* EXTRACTED DATA
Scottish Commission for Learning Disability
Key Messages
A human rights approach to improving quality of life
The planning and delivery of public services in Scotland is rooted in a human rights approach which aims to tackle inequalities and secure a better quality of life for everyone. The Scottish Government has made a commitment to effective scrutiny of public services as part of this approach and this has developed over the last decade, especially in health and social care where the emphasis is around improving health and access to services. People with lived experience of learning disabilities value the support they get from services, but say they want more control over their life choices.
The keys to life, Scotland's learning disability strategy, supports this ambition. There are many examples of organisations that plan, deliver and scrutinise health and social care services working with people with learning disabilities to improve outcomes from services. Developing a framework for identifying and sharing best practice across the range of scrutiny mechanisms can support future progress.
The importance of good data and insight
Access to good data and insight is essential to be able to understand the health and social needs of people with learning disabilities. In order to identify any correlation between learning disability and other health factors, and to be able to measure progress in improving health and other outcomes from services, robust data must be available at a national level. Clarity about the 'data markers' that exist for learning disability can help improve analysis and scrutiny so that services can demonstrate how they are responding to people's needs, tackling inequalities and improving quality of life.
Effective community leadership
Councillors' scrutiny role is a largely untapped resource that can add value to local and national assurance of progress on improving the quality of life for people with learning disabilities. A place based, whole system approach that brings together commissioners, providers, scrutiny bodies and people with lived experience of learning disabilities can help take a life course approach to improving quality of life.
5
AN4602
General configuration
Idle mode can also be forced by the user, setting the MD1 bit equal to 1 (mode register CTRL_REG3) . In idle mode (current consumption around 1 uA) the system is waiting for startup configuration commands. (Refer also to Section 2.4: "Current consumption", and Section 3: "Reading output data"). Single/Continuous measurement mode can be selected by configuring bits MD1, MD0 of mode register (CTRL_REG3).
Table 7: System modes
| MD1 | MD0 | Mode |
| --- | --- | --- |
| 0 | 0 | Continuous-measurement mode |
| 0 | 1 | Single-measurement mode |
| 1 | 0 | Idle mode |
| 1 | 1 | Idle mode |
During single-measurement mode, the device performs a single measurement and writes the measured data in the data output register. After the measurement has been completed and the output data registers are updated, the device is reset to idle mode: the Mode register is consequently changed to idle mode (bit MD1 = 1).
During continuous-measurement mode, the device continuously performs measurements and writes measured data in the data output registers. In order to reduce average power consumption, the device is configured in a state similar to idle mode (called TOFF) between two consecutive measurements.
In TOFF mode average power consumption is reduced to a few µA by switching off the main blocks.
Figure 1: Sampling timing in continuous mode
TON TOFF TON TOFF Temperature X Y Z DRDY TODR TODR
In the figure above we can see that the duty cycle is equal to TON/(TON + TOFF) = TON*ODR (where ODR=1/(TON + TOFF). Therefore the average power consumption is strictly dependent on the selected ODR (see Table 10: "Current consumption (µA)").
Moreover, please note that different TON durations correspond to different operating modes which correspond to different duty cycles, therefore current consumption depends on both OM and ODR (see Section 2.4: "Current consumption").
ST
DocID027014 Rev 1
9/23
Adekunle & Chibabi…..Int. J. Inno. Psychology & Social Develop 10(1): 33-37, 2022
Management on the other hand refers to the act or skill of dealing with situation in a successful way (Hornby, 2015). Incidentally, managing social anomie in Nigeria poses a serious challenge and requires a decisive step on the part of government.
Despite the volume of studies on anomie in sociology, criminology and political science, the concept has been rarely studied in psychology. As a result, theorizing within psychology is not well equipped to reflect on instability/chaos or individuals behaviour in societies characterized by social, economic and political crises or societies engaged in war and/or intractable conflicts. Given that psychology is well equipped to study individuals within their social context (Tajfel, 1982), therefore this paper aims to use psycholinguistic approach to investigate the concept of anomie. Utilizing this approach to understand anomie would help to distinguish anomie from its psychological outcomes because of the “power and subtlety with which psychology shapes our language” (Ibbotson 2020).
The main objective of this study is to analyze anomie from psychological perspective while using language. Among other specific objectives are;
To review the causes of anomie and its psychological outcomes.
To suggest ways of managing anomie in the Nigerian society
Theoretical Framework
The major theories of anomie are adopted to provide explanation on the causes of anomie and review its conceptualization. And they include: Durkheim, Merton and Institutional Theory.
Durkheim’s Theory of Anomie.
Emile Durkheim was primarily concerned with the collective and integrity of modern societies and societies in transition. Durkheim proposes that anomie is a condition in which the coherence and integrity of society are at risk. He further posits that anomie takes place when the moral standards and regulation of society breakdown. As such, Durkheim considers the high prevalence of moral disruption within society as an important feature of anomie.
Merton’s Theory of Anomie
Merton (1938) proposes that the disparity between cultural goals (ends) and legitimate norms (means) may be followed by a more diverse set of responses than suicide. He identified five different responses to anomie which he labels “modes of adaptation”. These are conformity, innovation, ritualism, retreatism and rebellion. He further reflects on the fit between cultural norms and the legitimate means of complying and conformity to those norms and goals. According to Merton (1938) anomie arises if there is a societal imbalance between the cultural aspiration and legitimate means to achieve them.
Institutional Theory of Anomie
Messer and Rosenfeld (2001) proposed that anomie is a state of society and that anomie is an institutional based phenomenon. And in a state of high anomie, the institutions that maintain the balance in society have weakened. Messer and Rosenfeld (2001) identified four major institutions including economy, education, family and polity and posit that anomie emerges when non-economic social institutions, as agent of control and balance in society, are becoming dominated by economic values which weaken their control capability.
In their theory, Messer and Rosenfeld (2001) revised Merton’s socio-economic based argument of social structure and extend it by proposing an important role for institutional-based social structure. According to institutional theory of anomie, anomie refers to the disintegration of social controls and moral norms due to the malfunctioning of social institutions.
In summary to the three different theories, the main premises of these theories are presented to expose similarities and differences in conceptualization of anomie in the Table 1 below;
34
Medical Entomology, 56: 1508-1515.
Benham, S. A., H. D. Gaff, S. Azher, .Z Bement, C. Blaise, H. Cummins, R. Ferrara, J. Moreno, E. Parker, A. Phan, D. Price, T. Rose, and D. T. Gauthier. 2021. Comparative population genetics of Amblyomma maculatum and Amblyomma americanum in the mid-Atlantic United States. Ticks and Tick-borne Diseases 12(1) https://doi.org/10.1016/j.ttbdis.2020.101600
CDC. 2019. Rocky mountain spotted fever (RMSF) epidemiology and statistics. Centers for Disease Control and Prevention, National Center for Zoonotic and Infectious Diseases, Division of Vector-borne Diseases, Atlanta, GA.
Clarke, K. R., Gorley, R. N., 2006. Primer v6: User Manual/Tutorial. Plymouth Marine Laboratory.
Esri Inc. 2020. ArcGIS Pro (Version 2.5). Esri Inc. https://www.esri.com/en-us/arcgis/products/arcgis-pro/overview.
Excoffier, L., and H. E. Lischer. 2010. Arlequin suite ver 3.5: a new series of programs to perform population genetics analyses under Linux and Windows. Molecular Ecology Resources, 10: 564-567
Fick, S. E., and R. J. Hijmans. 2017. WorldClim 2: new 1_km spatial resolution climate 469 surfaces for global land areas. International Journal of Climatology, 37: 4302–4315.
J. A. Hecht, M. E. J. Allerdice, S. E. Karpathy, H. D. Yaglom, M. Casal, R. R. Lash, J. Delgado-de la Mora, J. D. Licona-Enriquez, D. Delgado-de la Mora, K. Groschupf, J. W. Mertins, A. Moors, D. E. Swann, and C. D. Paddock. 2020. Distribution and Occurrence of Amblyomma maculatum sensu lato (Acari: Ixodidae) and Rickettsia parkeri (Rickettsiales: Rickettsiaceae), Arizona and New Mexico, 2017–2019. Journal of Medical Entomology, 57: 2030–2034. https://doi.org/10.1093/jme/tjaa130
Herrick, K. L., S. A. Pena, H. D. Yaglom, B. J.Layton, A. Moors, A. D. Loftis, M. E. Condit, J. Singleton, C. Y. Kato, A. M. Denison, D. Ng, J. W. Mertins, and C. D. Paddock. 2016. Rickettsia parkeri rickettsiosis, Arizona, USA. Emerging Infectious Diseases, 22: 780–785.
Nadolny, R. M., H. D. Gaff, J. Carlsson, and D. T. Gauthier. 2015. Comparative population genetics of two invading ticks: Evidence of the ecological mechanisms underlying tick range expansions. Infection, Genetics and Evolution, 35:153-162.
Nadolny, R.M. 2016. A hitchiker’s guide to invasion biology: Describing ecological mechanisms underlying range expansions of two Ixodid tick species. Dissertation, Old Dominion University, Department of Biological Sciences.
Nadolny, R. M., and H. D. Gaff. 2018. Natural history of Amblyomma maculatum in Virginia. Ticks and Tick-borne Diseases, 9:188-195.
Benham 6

* WHAT YOU NEED TO DO
List the lines of the records where "Yaglom" occurs.

* SOLUTION TO THIS EXERCISE
J. A. Hecht, M. E. J. Allerdice, S. E. Karpathy, H. D. Yaglom, M. Casal, R. R. Lash, J. Delgado-de la Mora, J. D. Licona-Enriquez, D. Delgado-de la Mora, K. Groschupf, J. W. Mertins, A. Moors, D. E. Swann, and C. D. Paddock. 2020. Distribution and Occurrence of Amblyomma maculatum sensu lato (Acari: Ixodidae) and Rickettsia parkeri (Rickettsiales: Rickettsiaceae), Arizona and New Mexico, 2017–2019. Journal of Medical Entomology, 57: 2030–2034. https://doi.org/10.1093/jme/tjaa130
Herrick, K. L., S. A. Pena, H. D. Yaglom, B. J.Layton, A. Moors, A. D. Loftis, M. E. Condit, J. Singleton, C. Y. Kato, A. M. Denison, D. Ng, J. W. Mertins, and C. D. Paddock. 2016. Rickettsia parkeri rickettsiosis, Arizona, USA. Emerging Infectious Diseases, 22: 780–785.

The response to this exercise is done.